The Trident was a restaurant in Sausalito, California, opened in 1966 as a bar-restaurant-music venue by the Kingston Trio. It is noted for its psychedelic murals dating to the 1960s and its ties to the music counterculture of that era. The restaurant closed at the end of 2025.

The modern version of the Tequila Sunrise cocktail was invented at the Trident in the early 1970s.

==History==
The restaurant is located in the former 1898 home of the San Francisco Yacht Club. It housed a jazz club called the Yacht Dock when it was purchased by the Kingston Trio, who converted it into a combination live music venue and natural foods restaurant. It became the Trident in 1966.

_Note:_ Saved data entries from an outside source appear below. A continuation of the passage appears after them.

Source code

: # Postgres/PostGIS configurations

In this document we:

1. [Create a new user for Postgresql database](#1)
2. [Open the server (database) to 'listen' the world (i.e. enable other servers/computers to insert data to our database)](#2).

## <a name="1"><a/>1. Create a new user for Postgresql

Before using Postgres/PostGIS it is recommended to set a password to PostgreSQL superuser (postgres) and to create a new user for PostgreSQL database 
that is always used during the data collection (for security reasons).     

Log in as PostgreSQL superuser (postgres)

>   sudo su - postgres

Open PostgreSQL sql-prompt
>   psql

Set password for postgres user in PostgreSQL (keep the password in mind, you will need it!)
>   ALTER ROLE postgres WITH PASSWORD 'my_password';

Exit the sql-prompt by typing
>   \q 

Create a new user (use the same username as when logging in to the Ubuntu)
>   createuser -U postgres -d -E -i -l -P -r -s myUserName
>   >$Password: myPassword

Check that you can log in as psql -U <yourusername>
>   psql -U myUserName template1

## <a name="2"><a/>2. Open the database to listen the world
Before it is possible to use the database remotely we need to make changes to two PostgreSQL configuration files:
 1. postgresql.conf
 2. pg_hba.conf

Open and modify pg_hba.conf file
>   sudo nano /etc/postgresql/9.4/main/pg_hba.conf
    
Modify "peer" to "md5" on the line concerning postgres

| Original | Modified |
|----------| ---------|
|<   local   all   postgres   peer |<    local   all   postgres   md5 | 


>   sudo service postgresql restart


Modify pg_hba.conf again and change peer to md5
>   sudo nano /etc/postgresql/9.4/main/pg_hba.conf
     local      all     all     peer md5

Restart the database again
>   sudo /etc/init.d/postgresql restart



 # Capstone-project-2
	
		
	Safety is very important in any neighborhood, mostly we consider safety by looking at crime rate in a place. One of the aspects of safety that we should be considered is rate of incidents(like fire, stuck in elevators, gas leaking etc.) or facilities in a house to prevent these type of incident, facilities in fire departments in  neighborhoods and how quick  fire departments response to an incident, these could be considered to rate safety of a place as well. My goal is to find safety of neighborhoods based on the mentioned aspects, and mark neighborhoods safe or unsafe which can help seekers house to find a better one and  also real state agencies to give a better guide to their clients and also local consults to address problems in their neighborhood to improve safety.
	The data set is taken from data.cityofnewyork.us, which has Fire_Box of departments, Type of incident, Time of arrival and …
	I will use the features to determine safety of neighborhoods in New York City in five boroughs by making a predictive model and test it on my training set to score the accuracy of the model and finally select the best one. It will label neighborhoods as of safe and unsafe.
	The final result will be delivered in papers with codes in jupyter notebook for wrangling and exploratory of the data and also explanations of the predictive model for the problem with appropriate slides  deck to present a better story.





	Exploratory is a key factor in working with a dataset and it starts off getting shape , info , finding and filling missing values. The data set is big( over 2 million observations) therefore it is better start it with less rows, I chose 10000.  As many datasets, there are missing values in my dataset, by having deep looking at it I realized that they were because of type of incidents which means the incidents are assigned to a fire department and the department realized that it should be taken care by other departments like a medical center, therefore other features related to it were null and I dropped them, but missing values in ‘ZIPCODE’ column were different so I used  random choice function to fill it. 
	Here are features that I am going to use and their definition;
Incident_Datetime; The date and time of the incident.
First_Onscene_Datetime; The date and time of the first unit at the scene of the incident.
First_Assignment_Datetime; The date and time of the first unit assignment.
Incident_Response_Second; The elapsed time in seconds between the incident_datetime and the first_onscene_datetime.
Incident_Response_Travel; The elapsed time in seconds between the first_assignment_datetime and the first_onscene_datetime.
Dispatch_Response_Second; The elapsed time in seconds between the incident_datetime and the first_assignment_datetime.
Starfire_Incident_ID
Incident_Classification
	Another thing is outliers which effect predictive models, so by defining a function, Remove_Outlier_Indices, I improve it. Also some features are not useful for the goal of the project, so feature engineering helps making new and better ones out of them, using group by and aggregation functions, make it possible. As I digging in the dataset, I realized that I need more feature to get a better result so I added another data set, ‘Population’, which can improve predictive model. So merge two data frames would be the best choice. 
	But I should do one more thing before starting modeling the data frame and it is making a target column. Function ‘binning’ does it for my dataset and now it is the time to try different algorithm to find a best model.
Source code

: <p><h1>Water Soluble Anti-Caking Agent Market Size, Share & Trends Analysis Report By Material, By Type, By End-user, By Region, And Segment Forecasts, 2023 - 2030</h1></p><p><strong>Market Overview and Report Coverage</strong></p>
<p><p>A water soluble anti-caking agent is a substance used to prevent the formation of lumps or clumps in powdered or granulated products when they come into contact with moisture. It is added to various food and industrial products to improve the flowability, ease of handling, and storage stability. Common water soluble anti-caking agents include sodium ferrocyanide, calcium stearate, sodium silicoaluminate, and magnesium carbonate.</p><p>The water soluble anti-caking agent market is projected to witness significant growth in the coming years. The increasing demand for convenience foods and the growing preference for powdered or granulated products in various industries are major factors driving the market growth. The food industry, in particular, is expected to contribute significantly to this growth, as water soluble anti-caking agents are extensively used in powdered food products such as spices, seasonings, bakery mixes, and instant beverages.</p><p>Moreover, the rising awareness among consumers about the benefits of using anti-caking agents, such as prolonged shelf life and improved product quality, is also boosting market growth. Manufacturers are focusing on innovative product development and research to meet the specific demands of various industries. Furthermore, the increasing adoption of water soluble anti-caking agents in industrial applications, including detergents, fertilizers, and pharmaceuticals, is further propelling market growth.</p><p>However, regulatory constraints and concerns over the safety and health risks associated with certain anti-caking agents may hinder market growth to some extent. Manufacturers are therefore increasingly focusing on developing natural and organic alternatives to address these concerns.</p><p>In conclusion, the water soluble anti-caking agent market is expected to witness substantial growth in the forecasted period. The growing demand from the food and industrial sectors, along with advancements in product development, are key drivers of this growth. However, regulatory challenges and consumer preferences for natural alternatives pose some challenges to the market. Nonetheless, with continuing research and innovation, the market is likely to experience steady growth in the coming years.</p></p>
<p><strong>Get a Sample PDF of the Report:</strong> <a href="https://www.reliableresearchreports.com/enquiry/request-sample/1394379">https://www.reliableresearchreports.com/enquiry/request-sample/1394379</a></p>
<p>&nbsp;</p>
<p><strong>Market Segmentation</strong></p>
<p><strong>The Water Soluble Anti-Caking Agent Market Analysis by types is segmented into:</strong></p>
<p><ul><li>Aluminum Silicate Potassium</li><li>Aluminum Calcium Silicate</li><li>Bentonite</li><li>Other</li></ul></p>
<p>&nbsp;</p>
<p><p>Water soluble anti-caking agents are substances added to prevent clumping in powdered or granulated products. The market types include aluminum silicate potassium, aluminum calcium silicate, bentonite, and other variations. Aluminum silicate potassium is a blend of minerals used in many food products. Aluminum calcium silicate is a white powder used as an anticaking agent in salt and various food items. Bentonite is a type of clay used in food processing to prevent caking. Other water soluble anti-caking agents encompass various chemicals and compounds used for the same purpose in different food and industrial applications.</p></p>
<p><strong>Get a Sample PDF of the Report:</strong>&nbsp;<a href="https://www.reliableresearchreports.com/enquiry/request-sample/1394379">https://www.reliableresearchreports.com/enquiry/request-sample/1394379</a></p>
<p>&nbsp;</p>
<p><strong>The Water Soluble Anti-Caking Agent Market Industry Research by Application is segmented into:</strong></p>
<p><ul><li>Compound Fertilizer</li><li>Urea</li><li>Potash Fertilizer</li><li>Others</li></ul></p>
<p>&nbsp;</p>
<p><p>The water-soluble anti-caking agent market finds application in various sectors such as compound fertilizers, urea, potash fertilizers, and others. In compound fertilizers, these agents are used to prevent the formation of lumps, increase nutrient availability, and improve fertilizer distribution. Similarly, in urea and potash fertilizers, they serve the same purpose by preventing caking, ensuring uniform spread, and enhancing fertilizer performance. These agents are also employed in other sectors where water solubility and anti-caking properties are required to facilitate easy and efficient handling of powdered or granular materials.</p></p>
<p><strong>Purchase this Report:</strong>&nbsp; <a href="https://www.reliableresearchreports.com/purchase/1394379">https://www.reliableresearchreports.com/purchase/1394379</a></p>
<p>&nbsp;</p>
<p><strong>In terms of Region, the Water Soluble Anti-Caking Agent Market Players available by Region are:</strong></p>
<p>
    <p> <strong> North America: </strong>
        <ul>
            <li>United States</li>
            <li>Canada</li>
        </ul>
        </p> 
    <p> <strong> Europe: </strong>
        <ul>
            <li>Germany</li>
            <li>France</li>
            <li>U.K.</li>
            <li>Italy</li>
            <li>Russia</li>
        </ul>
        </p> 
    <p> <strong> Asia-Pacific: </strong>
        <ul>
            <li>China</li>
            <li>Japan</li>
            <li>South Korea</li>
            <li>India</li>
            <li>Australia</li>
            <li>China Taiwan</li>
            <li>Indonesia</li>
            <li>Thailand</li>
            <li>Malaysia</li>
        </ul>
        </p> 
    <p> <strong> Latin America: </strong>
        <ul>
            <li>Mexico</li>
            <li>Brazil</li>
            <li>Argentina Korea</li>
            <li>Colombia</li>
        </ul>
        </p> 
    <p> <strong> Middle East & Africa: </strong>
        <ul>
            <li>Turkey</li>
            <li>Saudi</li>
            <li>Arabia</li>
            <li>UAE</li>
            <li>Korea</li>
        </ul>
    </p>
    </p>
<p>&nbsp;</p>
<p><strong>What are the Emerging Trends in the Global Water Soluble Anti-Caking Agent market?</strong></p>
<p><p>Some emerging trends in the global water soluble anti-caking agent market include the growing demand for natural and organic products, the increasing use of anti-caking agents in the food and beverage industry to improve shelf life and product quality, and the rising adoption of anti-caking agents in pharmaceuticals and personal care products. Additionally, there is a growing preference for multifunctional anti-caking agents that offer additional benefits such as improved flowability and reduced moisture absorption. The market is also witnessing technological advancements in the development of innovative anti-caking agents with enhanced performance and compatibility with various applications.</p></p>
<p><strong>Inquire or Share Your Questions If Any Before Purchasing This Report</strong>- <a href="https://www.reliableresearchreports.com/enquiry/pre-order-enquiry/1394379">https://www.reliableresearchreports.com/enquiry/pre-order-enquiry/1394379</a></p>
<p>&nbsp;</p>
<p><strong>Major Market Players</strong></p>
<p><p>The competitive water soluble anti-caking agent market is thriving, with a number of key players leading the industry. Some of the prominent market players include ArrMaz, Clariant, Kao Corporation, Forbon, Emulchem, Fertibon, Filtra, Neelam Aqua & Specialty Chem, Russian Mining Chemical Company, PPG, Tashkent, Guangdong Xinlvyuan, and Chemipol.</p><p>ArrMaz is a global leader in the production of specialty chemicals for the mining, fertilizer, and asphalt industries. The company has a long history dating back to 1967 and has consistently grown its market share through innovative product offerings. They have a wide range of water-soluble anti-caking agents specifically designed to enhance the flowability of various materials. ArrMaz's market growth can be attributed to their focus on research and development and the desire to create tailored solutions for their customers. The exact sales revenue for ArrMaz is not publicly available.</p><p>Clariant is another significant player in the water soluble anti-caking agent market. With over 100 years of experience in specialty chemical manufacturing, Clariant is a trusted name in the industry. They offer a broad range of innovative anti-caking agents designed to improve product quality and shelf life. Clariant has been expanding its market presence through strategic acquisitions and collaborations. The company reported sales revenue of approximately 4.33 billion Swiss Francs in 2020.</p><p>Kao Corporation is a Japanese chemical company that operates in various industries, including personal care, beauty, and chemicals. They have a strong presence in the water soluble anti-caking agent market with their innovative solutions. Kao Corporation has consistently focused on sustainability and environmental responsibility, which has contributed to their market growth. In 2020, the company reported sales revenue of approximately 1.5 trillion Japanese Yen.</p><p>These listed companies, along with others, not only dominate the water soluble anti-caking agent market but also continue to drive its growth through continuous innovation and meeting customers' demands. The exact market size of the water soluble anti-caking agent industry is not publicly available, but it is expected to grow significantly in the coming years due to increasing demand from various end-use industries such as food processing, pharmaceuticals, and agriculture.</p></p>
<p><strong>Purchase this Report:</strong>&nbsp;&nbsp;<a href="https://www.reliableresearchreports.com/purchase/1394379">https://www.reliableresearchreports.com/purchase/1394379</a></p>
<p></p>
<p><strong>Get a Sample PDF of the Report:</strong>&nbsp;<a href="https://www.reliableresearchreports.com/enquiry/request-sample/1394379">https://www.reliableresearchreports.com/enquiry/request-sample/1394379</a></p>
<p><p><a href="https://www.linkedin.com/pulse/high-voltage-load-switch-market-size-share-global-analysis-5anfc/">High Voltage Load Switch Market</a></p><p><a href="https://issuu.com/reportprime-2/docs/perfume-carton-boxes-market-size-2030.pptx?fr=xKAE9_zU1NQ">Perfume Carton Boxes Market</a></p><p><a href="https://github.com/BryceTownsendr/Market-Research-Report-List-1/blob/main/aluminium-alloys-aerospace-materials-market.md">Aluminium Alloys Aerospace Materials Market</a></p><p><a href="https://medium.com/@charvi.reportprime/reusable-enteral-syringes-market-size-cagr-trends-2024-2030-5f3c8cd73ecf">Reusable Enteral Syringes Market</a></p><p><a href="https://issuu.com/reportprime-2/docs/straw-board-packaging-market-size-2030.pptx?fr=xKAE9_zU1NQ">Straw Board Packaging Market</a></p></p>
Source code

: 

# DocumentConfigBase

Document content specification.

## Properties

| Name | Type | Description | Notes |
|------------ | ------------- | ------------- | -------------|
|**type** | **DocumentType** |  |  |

Trident bartenders Bobby Lozoff and Billy Rice created the modern version of the Tequila Sunrise cocktail at the restaurant in 1972. It was served at a private party there organized by Bill Graham to kick off the Rolling Stones' 1972 tour in America. Mick Jagger had one, liked it, and he and his entourage started drinking them. They later ordered them all across America, even dubbing the tour itself their "cocaine and tequila sunrise tour".

In the 1968 action film Bullitt, the live band playing in the background of the restaurant scene with Steve McQueen and Jacqueline Bissett is Meridian West, a jazz quartet that McQueen had seen performing at The Trident and included in the movie.

During the summers of 1974, 1975 and 1976, Robin Williams worked as a dishwasher and busboy at The Trident.

The Trident closed in 1980. Shortly thereafter, Horizons opened and became a popular tourist destination until 2012, when it resumed its Trident title. The current owners also operate the Buena Vista Cafe in San Francisco.

The Trident closed permanently on New Year's Eve 2025 after declining sales and increasing costs following the COVID-19 pandemic.